Yumyulack and Jesse have a charming sibling rivalry rooted in their allegiance to one another. It’s them against the world when it’s not them against each other, and the shifting nature of that bond turns even the most mundane moments towards adventure. Meanwhile, Terry and Korvo don’t always make the nature of their dynamic clear (are they romantic partners? Professional partners? Both??), but it’s got an Aziraphale and Crowley allure to it that makes loving them inevitable.
The wholesome bedrock of Solar Opposites allows its dramatic portions to land even stronger than some of Rick and Morty‘s. A human-centric subplot — the specifics of which you deserve to see unspoiled — ties the series’ first batch of episodes together in a twisted scheme akin to “Tales from the Citadel” that requires watching the installments chronologically. Episode 7, titled “Terry and Korvo Steal A Bear,” may just be the best television I’ve seen all year.

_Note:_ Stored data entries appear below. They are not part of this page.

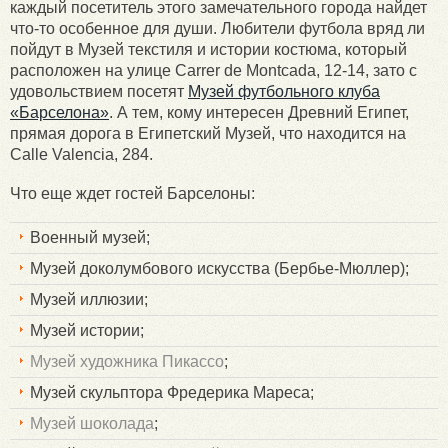
каждый посетитель этого замечательного города найдет
что-то особенное для души. Любители футбола вряд ли
пойдут в Музей текстиля и истории костюма, который
расположен на улице Carrer de Montcada, 12-14, зато с
удовольствием посетят
Музей футбольного клуба
«Барселона»
. А тем, кому интересен Древний Египет,
прямая дорога в Египетский Музей, что находится на
Calle Valencia, 284.
Что еще ждет гостей Барселоны:
Военный музей;
Музей доколумбового искусства (Бербье-Мюллер);
Музей иллюзии;
Музей истории;
Музей художника Пикассо
;
Музей скульптора Фредерика Мареса;
Музей шоколада
;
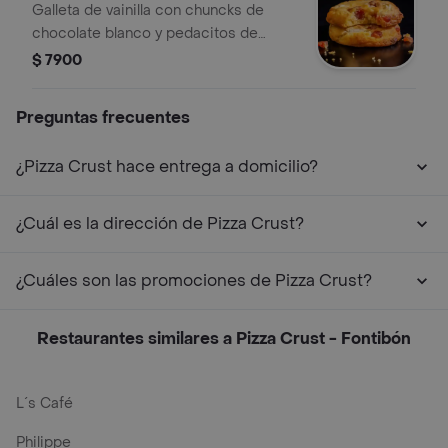
Galleta de vainilla con chuncks de
chocolate blanco y pedacitos de
bocadillo.
$ 7900
Preguntas frecuentes
¿Pizza Crust hace entrega a domicilio?
¿Cuál es la dirección de Pizza Crust?
¿Cuáles son las promociones de Pizza Crust?
Restaurantes similares a Pizza Crust - Fontibón
L´s Café
Philippe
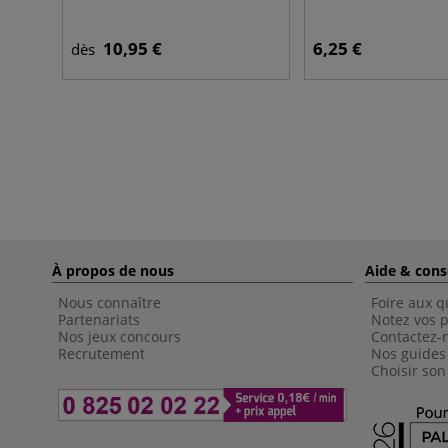
10,95 €
6,25 €
dès
À propos de nous
Aide & cons
Nous connaître
Foire aux q
Partenariats
Notez vos p
Nos jeux concours
Contactez-
Recrutement
Nos guides
Choisir son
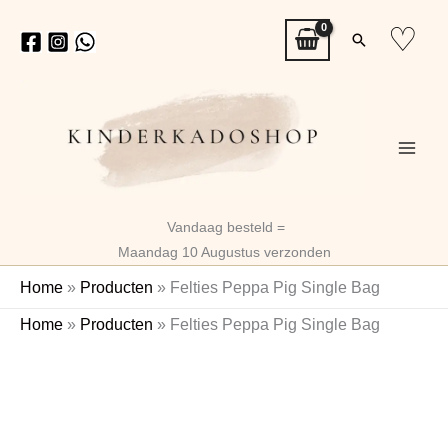
Ga
♡
Zoeken
naar
de
inhoud
Vandaag besteld =
Maandag 10 Augustus verzonden
Home
»
Producten
»
Felties Peppa Pig Single Bag
Felties
Home
»
Producten
»
Felties Peppa Pig Single Bag
Peppa
Pig
Single
Bag
aantal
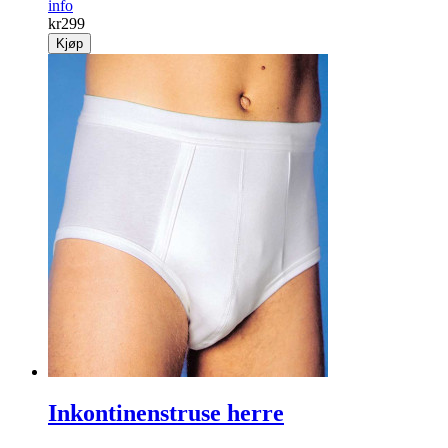
info
kr
299
Kjøp
Inkontinenstruse herre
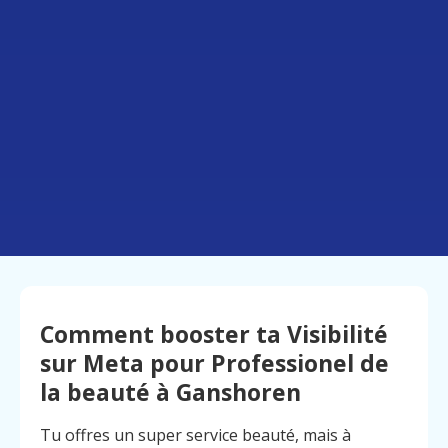
Comment booster ta Visibilité
sur Meta pour Professionel de
la beauté à Ganshoren
Tu offres un super service beauté, mais à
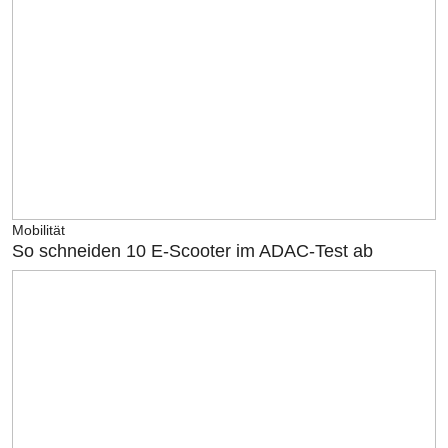
Mobilität
So schneiden 10 E-Scooter im ADAC-Test ab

Solar Opposites doesn’t take on the existential weight of Rick and Morty, but in my mind, it’s more enjoyable for it. Considering the state of our world, a lovable group of aliens enjoying each other’s company hits particularly well these days. It’s a welcome reprieve from the darkness of our timeline, and that of the Smith family.
That said, I must warn you: Solar Opposites ends on a cliffhanger. Hulu has already ordered eight more episodes, so we’ll eventually get answers to the questions left dangling — but it does add yet another project to our hazy understanding of entertainment’s future. Thankfully, whenever the Shlorpians do return, we can trust they’ll be in this together. (Well, maybe minus the pupa.)
Solar Opposites is now streaming on Hulu.